Falência bilionária: mãe de Thereza Collor vê TJ-AL 'suspeito' e vai ao STF

A ex-esposa do empresário e ex-deputado federal João Lyra (morto em 2021) entrou com reclamação no STF pedindo para que a corte declare o Tribunal de Justiça de Alagoas incompetente para analisar atos relacionados à falência da usina Laginha. O relator do caso no Supremo Tribunal Federal é o ministro Nunes Marques.

No pedido, Solange Queiroz Costa — mãe da empresária Thereza Collor e de outros cinco filhos de Lyra — alega que o TJ-AL não pode julgar os incidentes do caso, já que a maioria dos desembargadores se declarou suspeita ou impedida de atuar no processo em algum momento.

A Laginha Agroindustrial S/A é um grupo empresarial formador por usinas e outras empresas que deviam, à época da falência, cerca de R$ 3 bilhões. Hoje, ela deve ao menos R$ 1,8 bilhão a 7.400 credores.

A empresa era a mais valiosa do antigo grupo João Lyra — e, por anos, foi a marca do poder do empresário em Alagoas.
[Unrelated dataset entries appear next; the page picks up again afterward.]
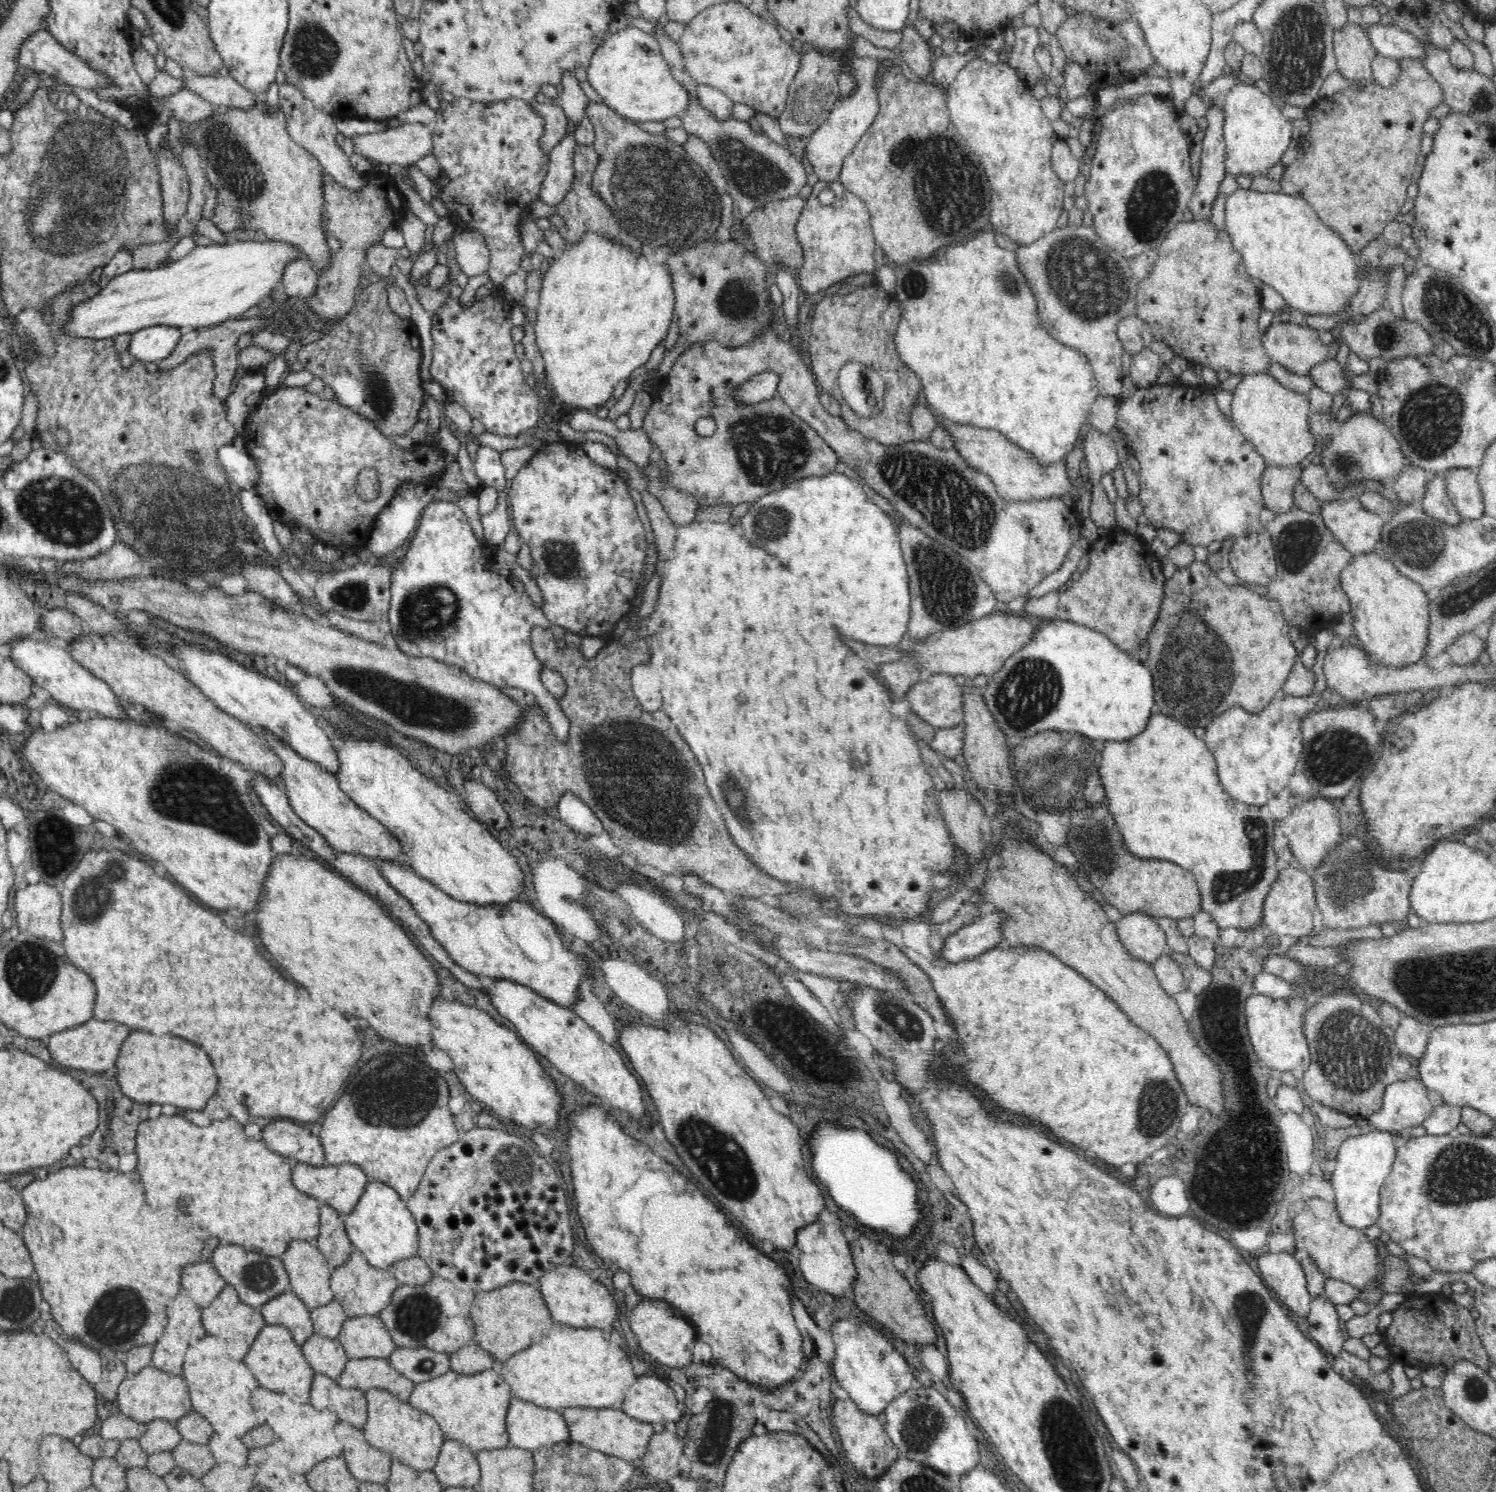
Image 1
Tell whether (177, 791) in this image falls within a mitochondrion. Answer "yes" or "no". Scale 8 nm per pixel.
yes

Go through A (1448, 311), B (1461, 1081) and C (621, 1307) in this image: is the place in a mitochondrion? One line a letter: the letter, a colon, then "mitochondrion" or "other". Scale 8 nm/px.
A: mitochondrion
B: other
C: other

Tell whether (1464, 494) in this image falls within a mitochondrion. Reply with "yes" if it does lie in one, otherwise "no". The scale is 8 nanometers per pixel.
no

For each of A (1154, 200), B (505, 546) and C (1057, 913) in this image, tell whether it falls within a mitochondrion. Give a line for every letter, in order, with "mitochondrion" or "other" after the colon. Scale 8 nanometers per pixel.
A: mitochondrion
B: other
C: other

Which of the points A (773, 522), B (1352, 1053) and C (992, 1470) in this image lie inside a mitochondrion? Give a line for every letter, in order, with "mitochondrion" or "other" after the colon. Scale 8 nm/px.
A: mitochondrion
B: mitochondrion
C: other

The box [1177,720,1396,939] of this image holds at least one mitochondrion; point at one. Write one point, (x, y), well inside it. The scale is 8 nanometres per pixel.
(1344, 882)

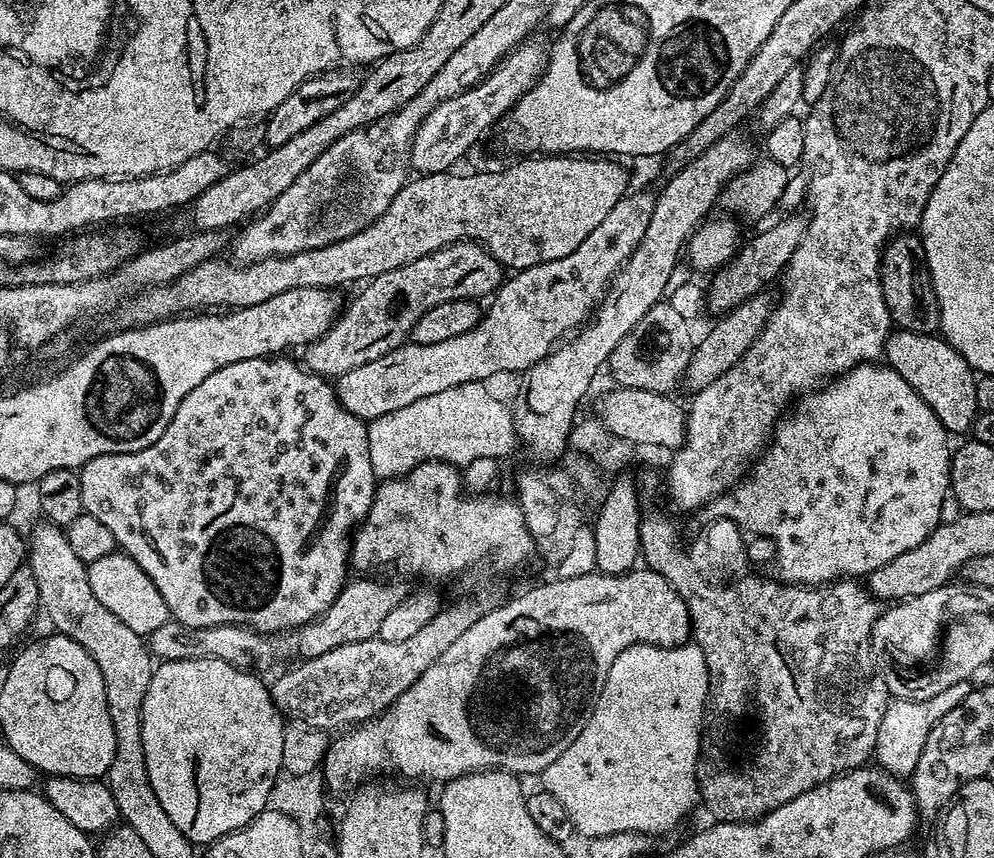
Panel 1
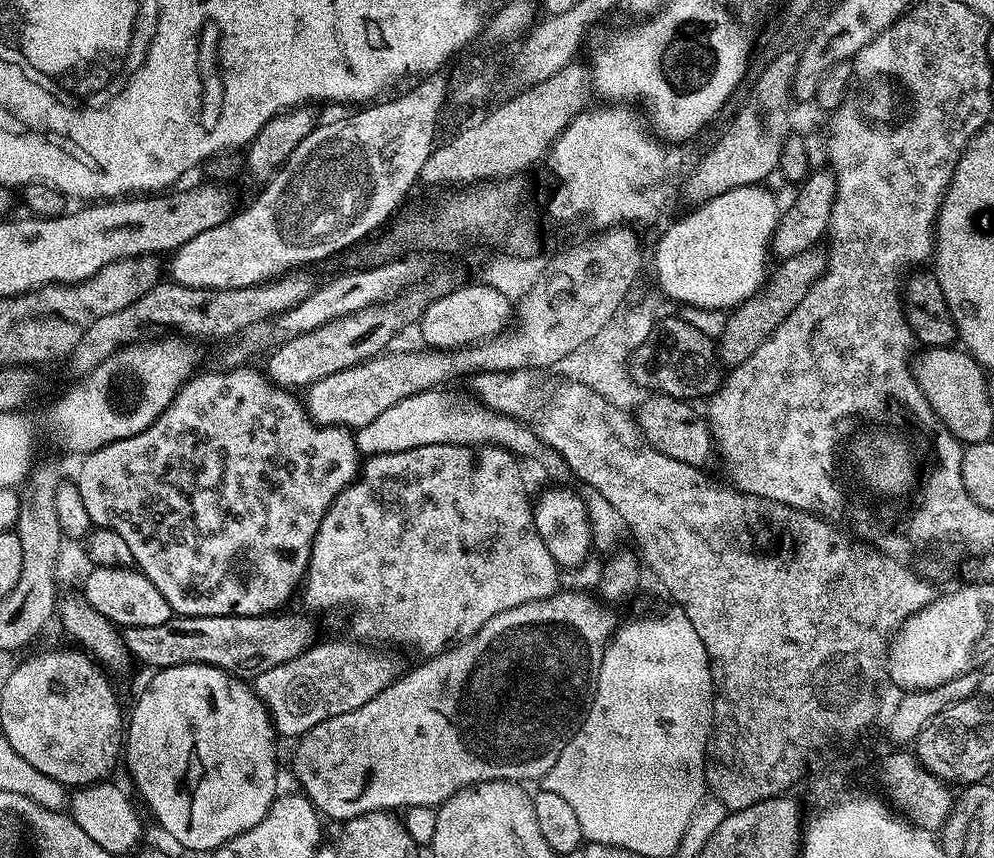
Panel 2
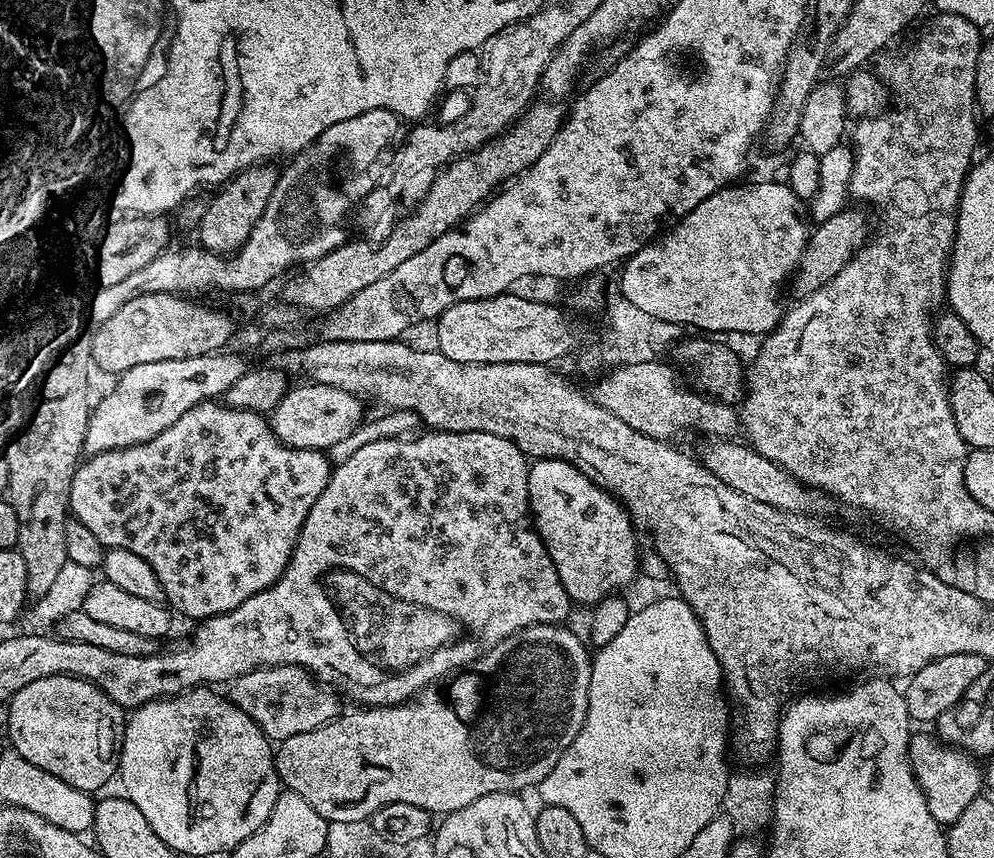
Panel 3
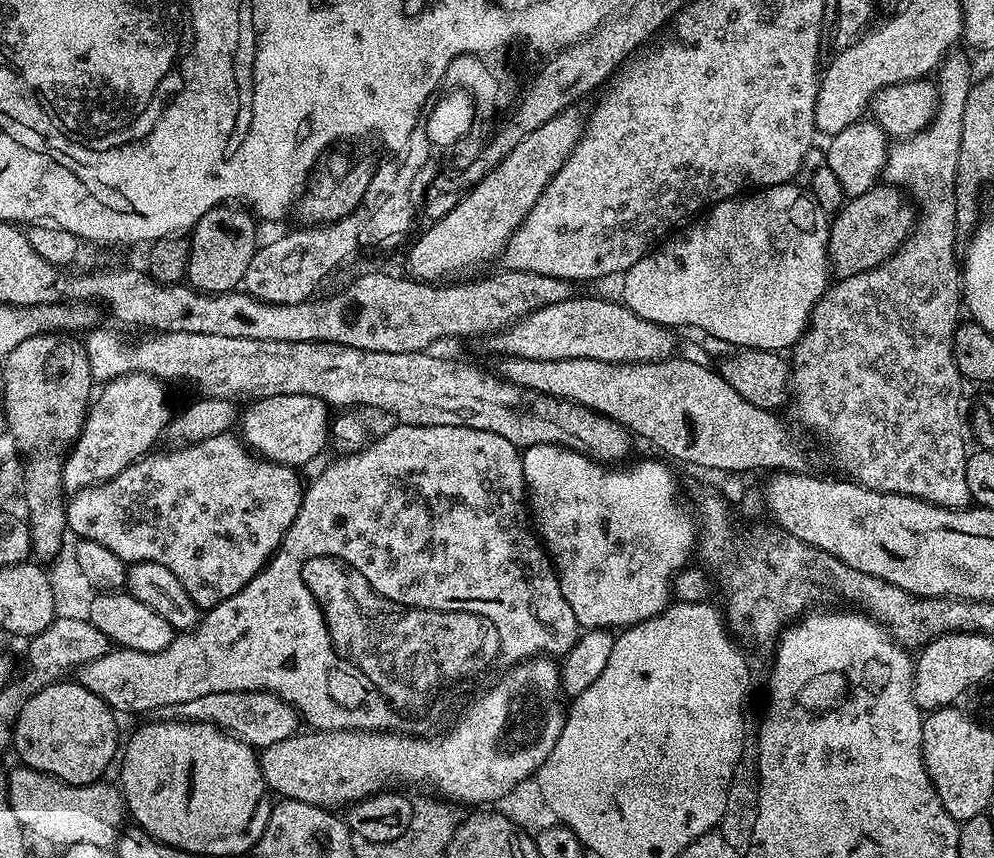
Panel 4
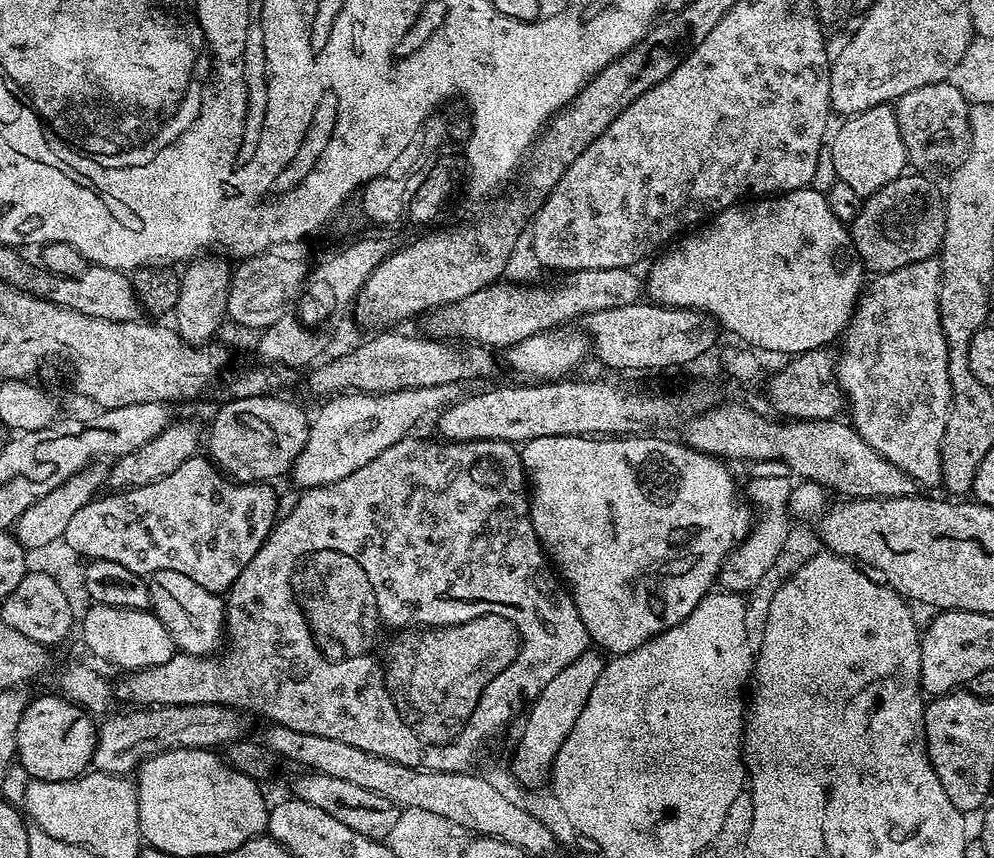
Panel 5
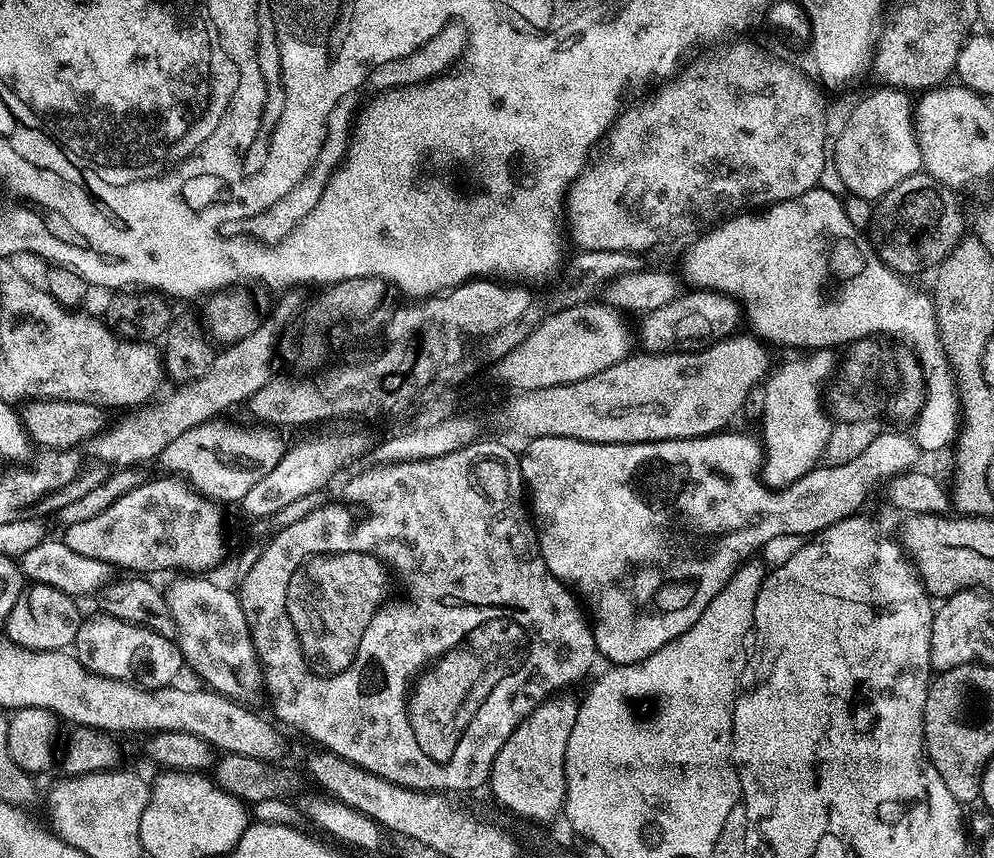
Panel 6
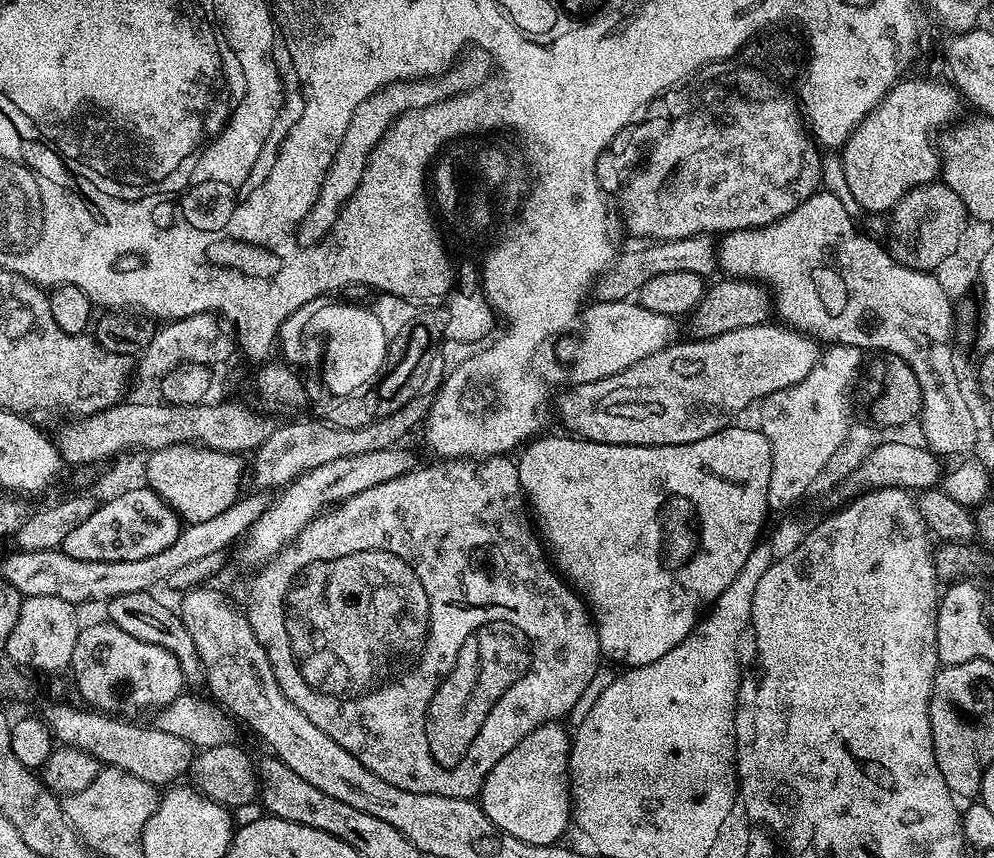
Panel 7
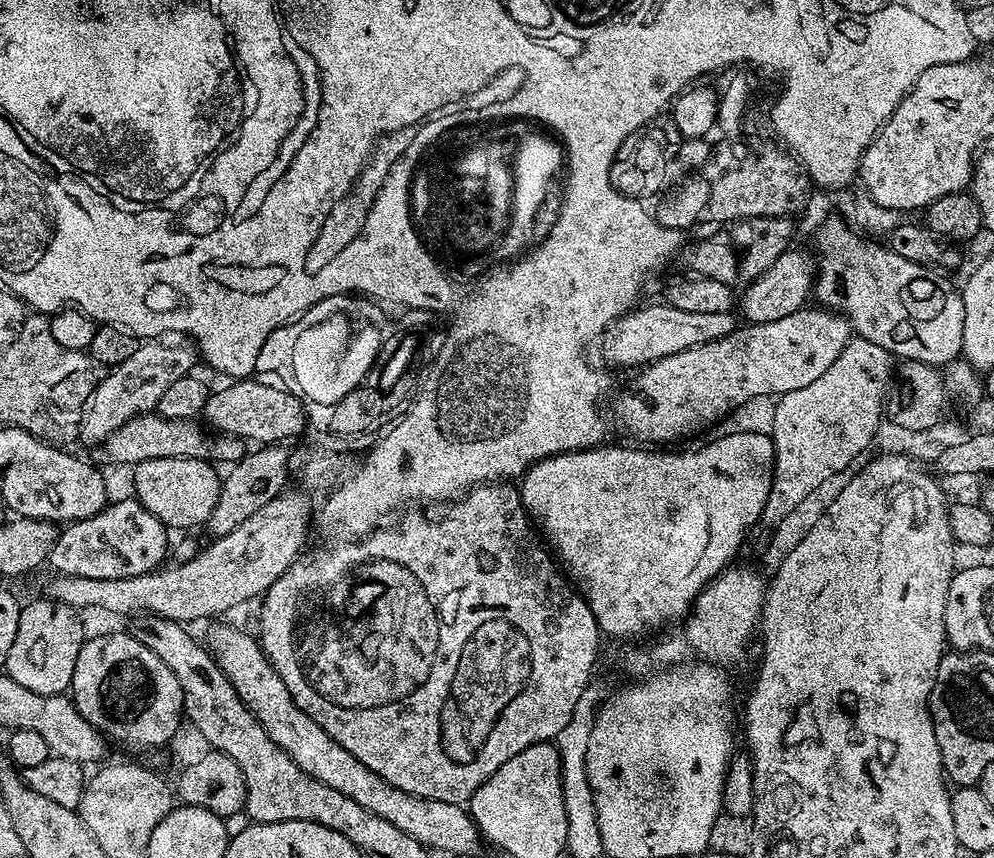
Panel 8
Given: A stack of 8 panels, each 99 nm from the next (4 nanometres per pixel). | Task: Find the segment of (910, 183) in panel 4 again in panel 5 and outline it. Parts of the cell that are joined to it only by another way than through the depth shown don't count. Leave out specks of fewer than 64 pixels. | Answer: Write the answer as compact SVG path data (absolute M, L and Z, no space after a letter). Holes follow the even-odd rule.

Em 2017, estava avaliada em R$ 1,9 bilhão (cerca de R$ 2,8 bilhões em valores atuais).

Deputado João Lyra (PSD-AL) tem patrimônio declarado de R$ 240 milhões; grupo deve R$ 1,2 bilhão
Deputado João Lyra (PSD-AL) tem patrimônio declarado de R$ 240 milhões; grupo deve R$ 1,2 bilhão Imagem: Divulgação

Ex-deputado federal mais rico do país, Lyra morreu aos 90 anos em consequência da covid-19, há quase três anos.

Desde a empresa que teve a falência oficialmente decretada em fevereiro de 2014, o processo vem sido marcado por polêmicas, que vão desde a disputa familiar pelo espólio a denúncias de irregularidades que levaram o caso ao CNJ (Conselho Nacional de Justiça).

As filhas Thereza Collor e Lourdinha Lyra (inventariante da herança) romperam relações e travam uma briga judicial (leia mais sobre o caso abaixo). Neste caso, Solange está ao lado de Thereza na disputa, que envolve também a herança que ficará para a família (se sobrar recurso) após a quitação dos débitos das empresas falidas.

TJ-AL recuou em suspeições

Em maio, o desembargador Carlos Cavalcanti de Albuquerque Filho, relator dos agravos de instrumento do processo, solicitou que o TJ-AL julgasse se tinha competência ou não para seguir com análise dos casos, visto que, dos atuais 17 desembargadores, 11 haviam declarado suspeição e dois estão impedidos legalmente de atuarem no processo.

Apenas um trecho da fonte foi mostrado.